◆ **GIVEN PASSAGE**:
From: | Greg Smith <greg(at)2ndquadrant(dot)com> |
---|---|
To: | Szymon Kosok <szymon(at)mwg(dot)pl> |
Cc: | pgsql-performance(at)postgresql(dot)org |
Subject: | Re: ~400 TPS - good or bad? |
Date: | 2010-06-12 20:46:29 |
Message-ID: | 4C13F225.5020400@2ndquadrant.com |
Views: | Raw Message | Whole Thread | Download mbox | Resend email |
Thread: | |
Lists: | pgsql-performance |
Szymon Kosok wrote:
> I've found in mailing list archive that scale = 1 is not good idea. So
> we have ran pgbench -s 200 (our database is ~3 GB) -c 10 -t 3000 and
> get about ~600 TPS. Good or bad?

◆ **ENTRIES SUPPLIED**:
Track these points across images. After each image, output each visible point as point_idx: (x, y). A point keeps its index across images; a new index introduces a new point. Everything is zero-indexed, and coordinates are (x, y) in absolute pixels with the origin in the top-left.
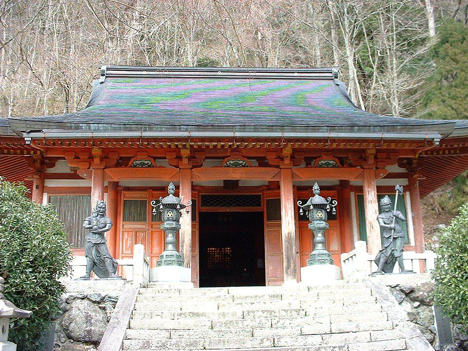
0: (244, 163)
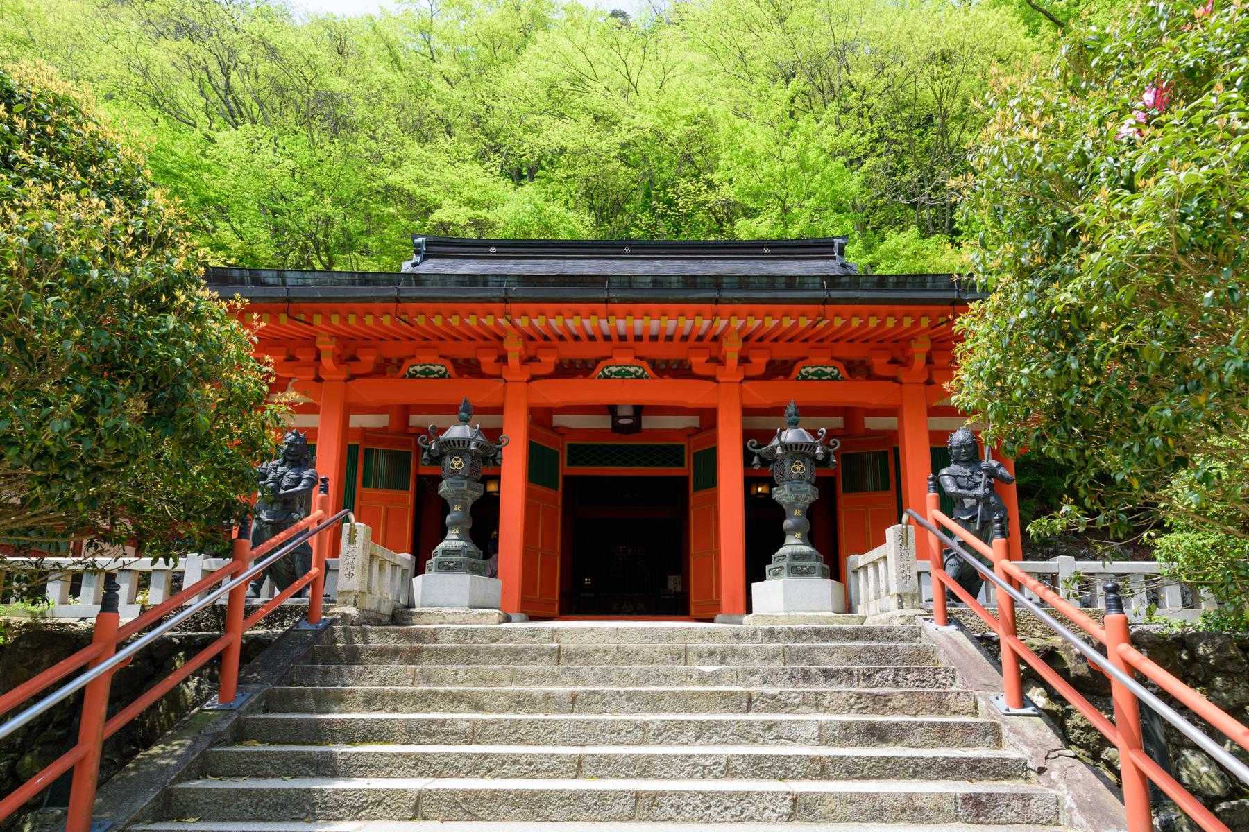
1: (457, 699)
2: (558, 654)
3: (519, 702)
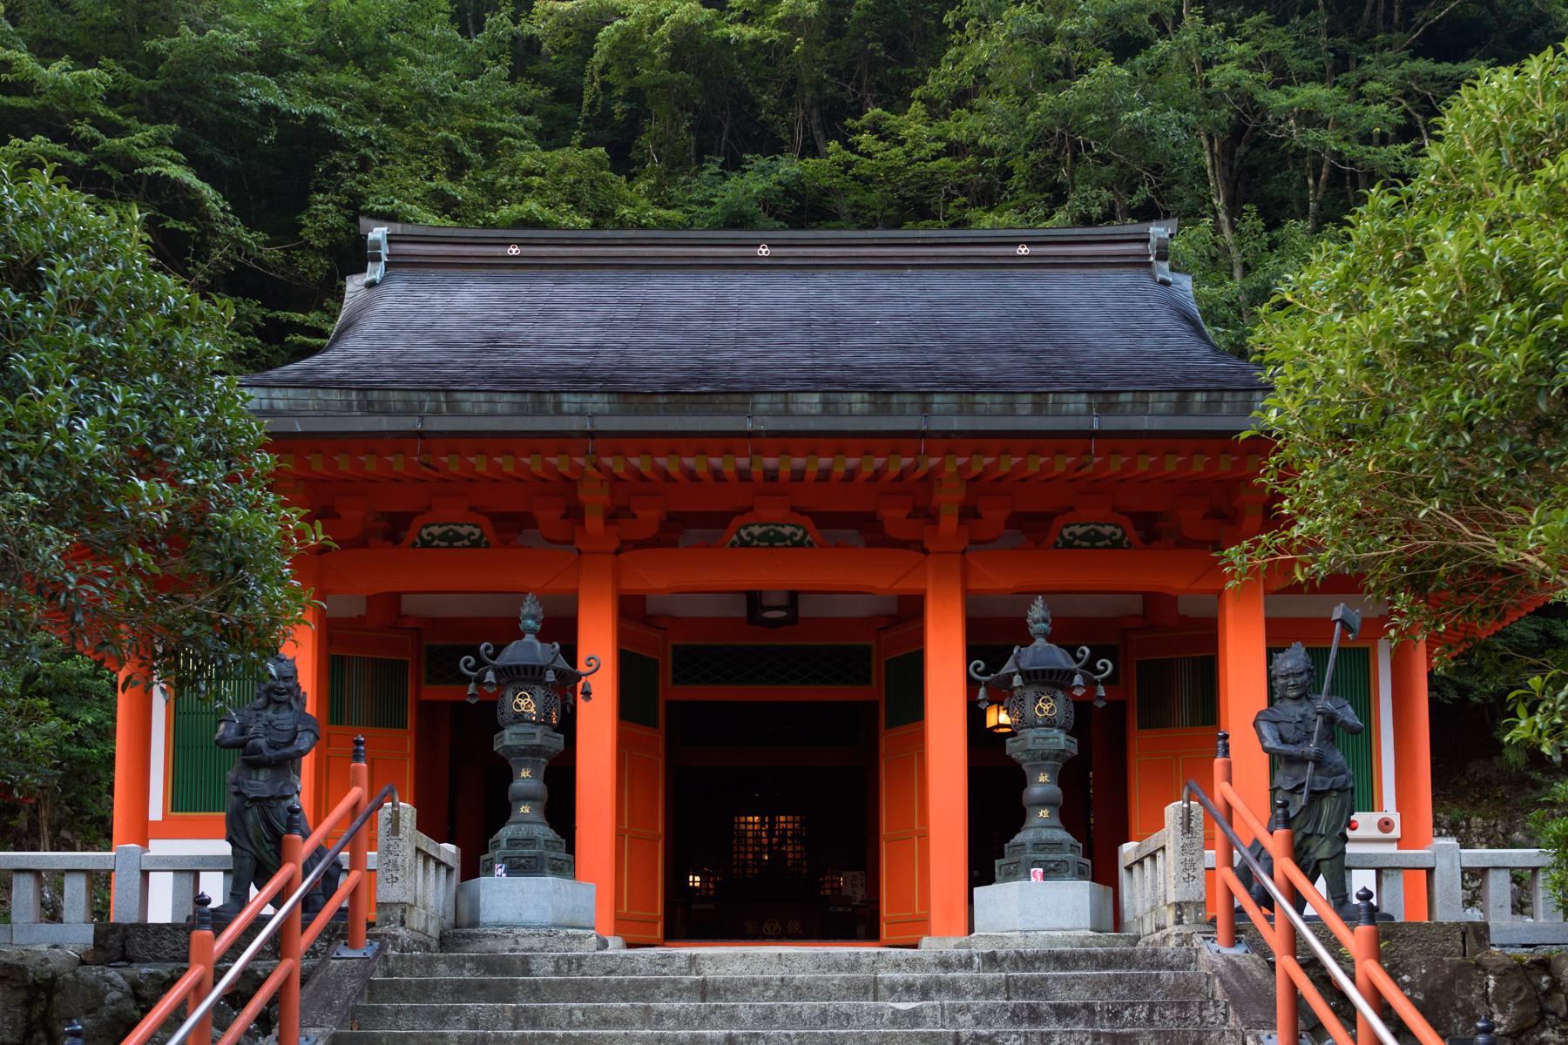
0: (800, 533)
2: (704, 990)
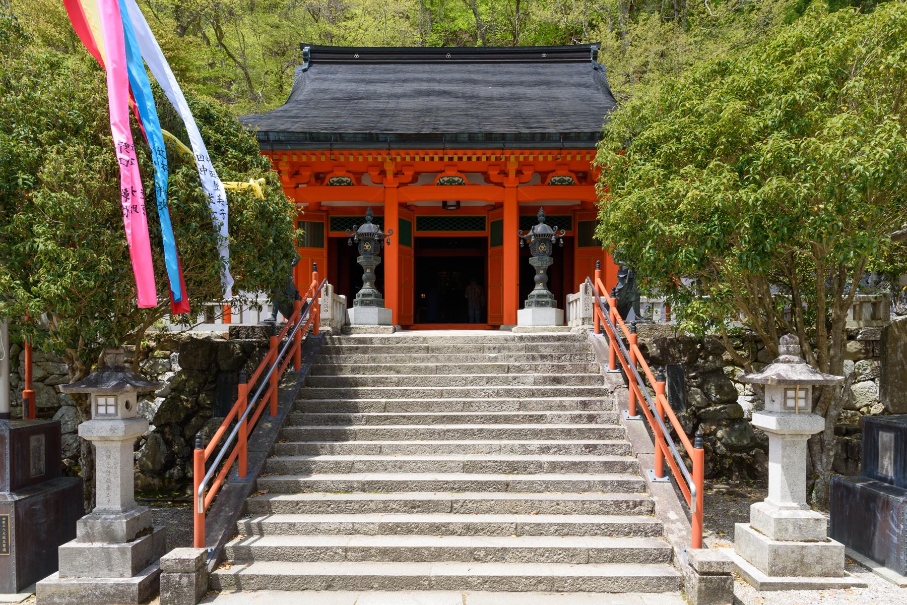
1: (390, 369)
2: (427, 349)
3: (415, 370)
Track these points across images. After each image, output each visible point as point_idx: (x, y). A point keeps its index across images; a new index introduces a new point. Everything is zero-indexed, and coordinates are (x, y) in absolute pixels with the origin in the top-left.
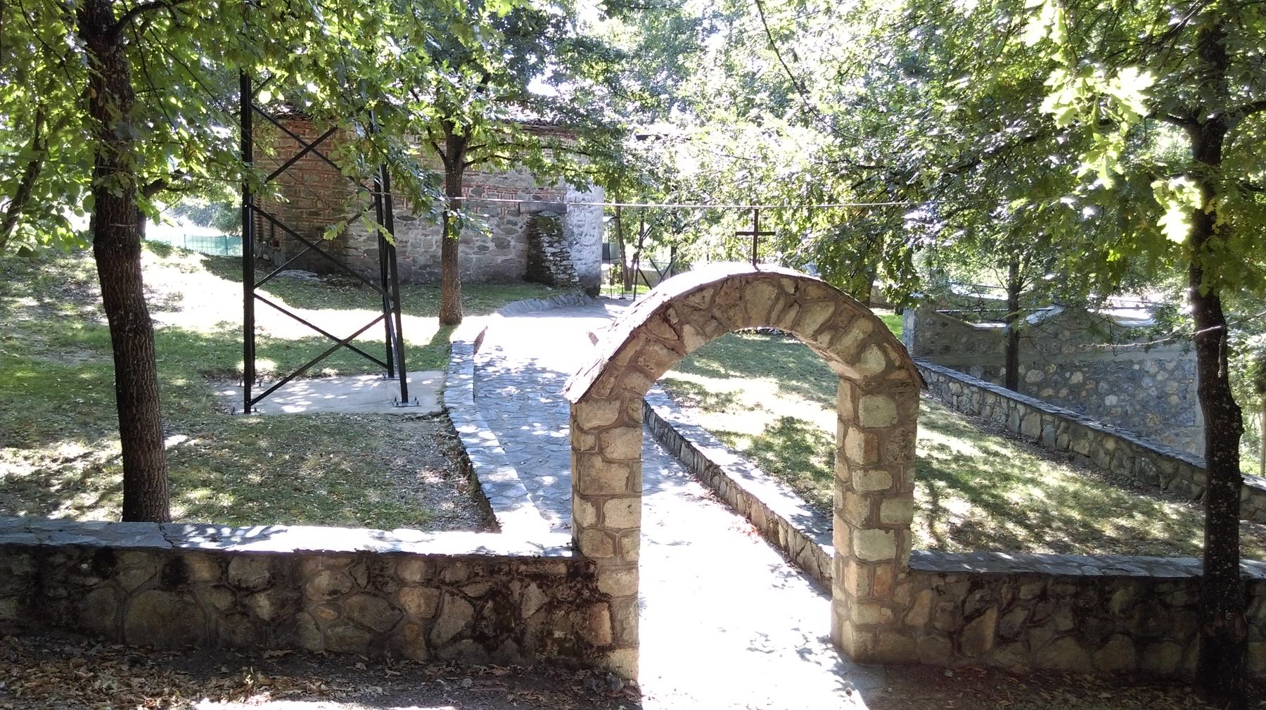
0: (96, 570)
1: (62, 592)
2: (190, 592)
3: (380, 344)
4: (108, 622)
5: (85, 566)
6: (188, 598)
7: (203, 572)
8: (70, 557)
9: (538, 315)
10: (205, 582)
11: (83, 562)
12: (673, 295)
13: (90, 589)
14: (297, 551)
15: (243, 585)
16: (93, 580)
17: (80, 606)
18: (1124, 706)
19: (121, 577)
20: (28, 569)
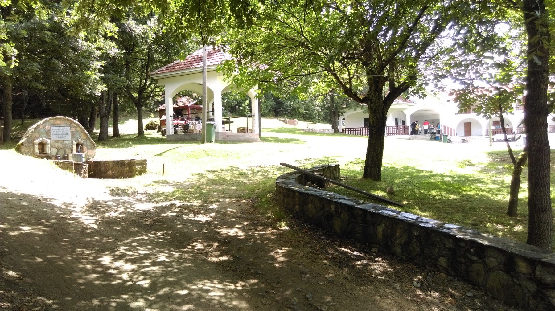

◆ **WHAT YOU WILL DO**:
[A] Answer these questions about the mailing list message on pgbench results, using facts it states:
(i) Who sent the message?
(ii) About how large does Szymon Kosok say the database is?
(iii) What scale value was passed to pgbench in the run described?
[B] Write what comes next in the mailing list message on pgbench results, starting right after its final quoted line.

◆ **FINAL ANSWERS**:
[A]
(i) Greg Smith
(ii) About 3 GB
(iii) 200

[B]
>
pgbench in its default only really tests commit rate, and often that's
not what is actually important to people. Your results are normal if
you don't have a battery-backed RAID controller. In that case, your
drives are only capable of committing once per disk rotation, so if you
have 7200RPM drives that's no more than 120 times per second. On each
physical disk commit, PostgreSQL will include any other pending
transactions that are waiting around too. So what I suspect you're
seeing is about 100 commits/second, and on average 6 of the 10 clients
have something ready to commit each time. That's what I normally see
when running pgbench on regular hard drives without a RAID controller,
somewhere around 500 commits/second.
If you change the number of clients to 1 you'll find out what the commit
rate for a single client is, that should help validate whether my
suspicion is correct. I'd expect a fairly linear increase from 100 to
~600 TPS as your client count goes from 1 to 10, topping out at under
1000 TPS even with much higher client counts.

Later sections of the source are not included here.